• _YOUR ASSIGNMENT_
Check each line of the material for the string "contrast", and copy the lines that have it.

• _AVAILABLE DATA_

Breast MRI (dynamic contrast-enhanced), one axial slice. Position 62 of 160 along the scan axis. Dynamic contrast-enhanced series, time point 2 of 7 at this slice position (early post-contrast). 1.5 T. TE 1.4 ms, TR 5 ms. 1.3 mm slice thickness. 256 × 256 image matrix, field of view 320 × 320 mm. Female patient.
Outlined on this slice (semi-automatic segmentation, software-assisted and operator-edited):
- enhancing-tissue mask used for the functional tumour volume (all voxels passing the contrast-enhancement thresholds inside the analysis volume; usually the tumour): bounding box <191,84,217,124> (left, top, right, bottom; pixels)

• _TASK OUTPUT_
Breast MRI (dynamic contrast-enhanced), one axial slice. Position 62 of 160 along the scan axis. Dynamic contrast-enhanced series, time point 2 of 7 at this slice position (early post-contrast). 1.5 T. TE 1.4 ms, TR 5 ms. 1.3 mm slice thickness. 256 × 256 image matrix, field of view 320 × 320 mm. Female patient.
- enhancing-tissue mask used for the functional tumour volume (all voxels passing the contrast-enhancement thresholds inside the analysis volume; usually the tumour): bounding box <191,84,217,124> (left, top, right, bottom; pixels)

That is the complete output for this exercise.